> _SHORT EXERCISE_: Return every item below line for line, with nothing changed, but leave out the pictures.

=======

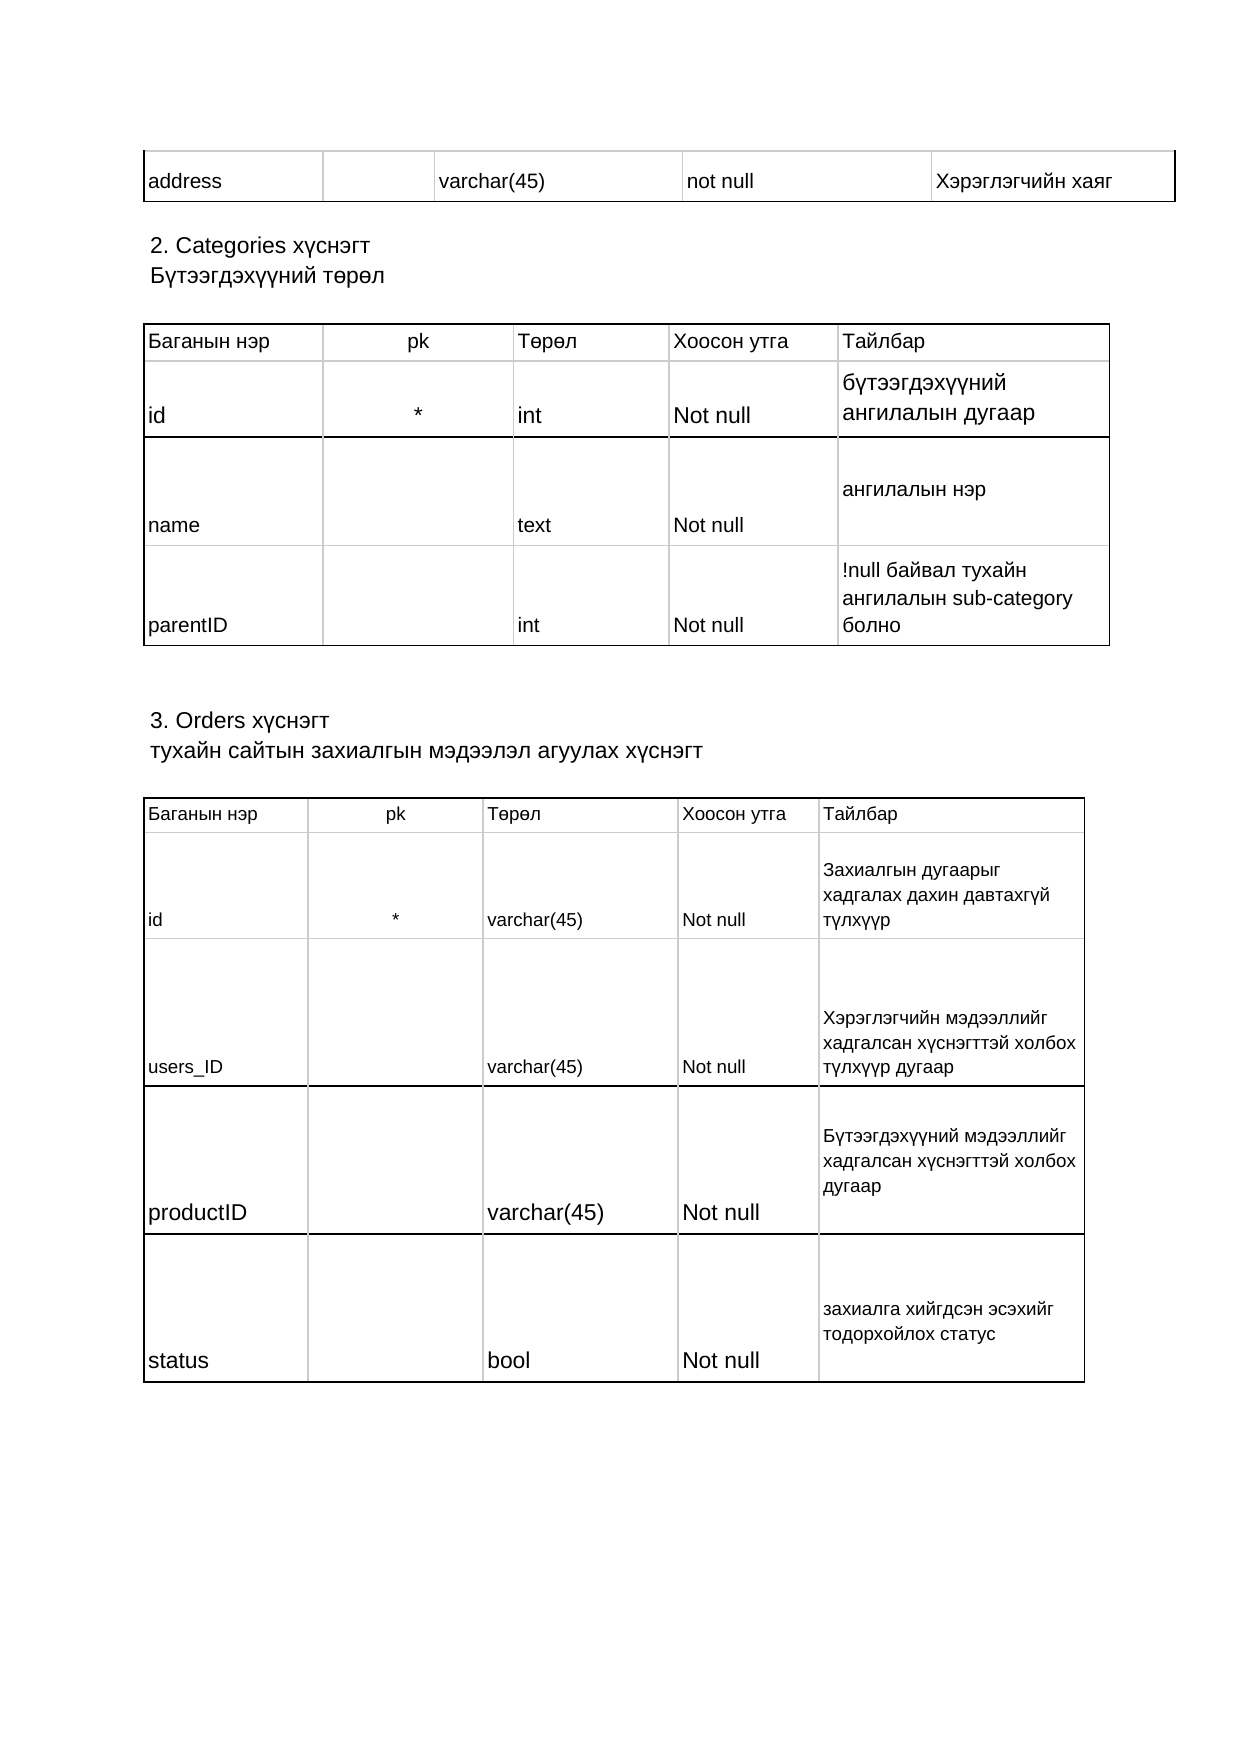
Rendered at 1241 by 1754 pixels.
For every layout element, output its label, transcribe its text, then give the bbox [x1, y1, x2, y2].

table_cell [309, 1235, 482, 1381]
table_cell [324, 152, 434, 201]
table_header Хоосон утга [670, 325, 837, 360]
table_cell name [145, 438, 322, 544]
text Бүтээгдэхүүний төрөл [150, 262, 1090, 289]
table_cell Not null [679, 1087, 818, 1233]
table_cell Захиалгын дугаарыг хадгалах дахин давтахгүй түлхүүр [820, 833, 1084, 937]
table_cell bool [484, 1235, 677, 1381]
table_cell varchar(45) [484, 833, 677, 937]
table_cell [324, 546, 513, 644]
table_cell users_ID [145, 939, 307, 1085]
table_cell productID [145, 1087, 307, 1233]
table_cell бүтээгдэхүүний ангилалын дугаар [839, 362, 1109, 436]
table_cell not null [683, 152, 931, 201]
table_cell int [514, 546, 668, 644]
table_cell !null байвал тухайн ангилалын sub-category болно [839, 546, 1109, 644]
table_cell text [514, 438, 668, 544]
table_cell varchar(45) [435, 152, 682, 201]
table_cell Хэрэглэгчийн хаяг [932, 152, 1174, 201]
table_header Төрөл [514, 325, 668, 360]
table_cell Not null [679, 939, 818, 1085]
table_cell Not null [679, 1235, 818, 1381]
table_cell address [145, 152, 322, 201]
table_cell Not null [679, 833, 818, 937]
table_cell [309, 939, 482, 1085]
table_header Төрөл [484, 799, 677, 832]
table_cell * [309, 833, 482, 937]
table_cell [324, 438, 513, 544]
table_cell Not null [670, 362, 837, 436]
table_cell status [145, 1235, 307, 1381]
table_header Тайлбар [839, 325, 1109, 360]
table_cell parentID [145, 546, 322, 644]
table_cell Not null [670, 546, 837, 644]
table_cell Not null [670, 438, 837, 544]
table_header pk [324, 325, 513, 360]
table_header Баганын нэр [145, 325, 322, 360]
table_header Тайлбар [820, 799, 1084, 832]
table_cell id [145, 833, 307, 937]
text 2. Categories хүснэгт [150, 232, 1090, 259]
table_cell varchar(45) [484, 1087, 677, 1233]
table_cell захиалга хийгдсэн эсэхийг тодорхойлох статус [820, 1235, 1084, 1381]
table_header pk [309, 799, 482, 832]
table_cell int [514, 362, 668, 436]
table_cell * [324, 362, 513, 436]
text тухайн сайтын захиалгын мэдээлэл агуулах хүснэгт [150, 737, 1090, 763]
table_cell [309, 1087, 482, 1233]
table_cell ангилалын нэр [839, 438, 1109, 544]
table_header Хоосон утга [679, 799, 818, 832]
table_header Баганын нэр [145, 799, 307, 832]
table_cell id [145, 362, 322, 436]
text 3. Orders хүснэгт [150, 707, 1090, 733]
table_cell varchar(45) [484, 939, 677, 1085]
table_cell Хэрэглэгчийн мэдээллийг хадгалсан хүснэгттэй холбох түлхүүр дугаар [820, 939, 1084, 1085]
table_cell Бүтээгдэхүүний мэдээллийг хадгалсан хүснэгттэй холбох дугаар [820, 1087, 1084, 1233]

=======

> _REPLY_:
Rendered at 1241 by 1754 pixels.
For every layout element, output its label, transcribe its text, then give the bbox [x1, y1, x2, y2].

table_cell [309, 1235, 482, 1381]
table_cell [324, 152, 434, 201]
table_header Хоосон утга [670, 325, 837, 360]
table_cell name [145, 438, 322, 544]
text Бүтээгдэхүүний төрөл [150, 262, 1090, 289]
table_cell Not null [679, 1087, 818, 1233]
table_cell Захиалгын дугаарыг хадгалах дахин давтахгүй түлхүүр [820, 833, 1084, 937]
table_cell bool [484, 1235, 677, 1381]
table_cell varchar(45) [484, 833, 677, 937]
table_cell [324, 546, 513, 644]
table_cell users_ID [145, 939, 307, 1085]
table_cell productID [145, 1087, 307, 1233]
table_cell бүтээгдэхүүний ангилалын дугаар [839, 362, 1109, 436]
table_cell not null [683, 152, 931, 201]
table_cell int [514, 546, 668, 644]
table_cell !null байвал тухайн ангилалын sub-category болно [839, 546, 1109, 644]
table_cell text [514, 438, 668, 544]
table_cell varchar(45) [435, 152, 682, 201]
table_cell Хэрэглэгчийн хаяг [932, 152, 1174, 201]
table_header Төрөл [514, 325, 668, 360]
table_cell Not null [679, 939, 818, 1085]
table_cell Not null [679, 1235, 818, 1381]
table_cell address [145, 152, 322, 201]
table_cell Not null [679, 833, 818, 937]
table_cell [309, 939, 482, 1085]
table_header Төрөл [484, 799, 677, 832]
table_cell * [309, 833, 482, 937]
table_cell [324, 438, 513, 544]
table_cell Not null [670, 362, 837, 436]
table_cell status [145, 1235, 307, 1381]
table_header Тайлбар [839, 325, 1109, 360]
table_cell parentID [145, 546, 322, 644]
table_cell Not null [670, 546, 837, 644]
table_cell Not null [670, 438, 837, 544]
table_header pk [324, 325, 513, 360]
table_header Баганын нэр [145, 325, 322, 360]
table_header Тайлбар [820, 799, 1084, 832]
table_cell id [145, 833, 307, 937]
text 2. Categories хүснэгт [150, 232, 1090, 259]
table_cell varchar(45) [484, 1087, 677, 1233]
table_cell захиалга хийгдсэн эсэхийг тодорхойлох статус [820, 1235, 1084, 1381]
table_header pk [309, 799, 482, 832]
table_cell int [514, 362, 668, 436]
table_cell * [324, 362, 513, 436]
text тухайн сайтын захиалгын мэдээлэл агуулах хүснэгт [150, 737, 1090, 763]
table_cell [309, 1087, 482, 1233]
table_cell ангилалын нэр [839, 438, 1109, 544]
table_header Хоосон утга [679, 799, 818, 832]
table_header Баганын нэр [145, 799, 307, 832]
table_cell id [145, 362, 322, 436]
text 3. Orders хүснэгт [150, 707, 1090, 733]
table_cell varchar(45) [484, 939, 677, 1085]
table_cell Хэрэглэгчийн мэдээллийг хадгалсан хүснэгттэй холбох түлхүүр дугаар [820, 939, 1084, 1085]
table_cell Бүтээгдэхүүний мэдээллийг хадгалсан хүснэгттэй холбох дугаар [820, 1087, 1084, 1233]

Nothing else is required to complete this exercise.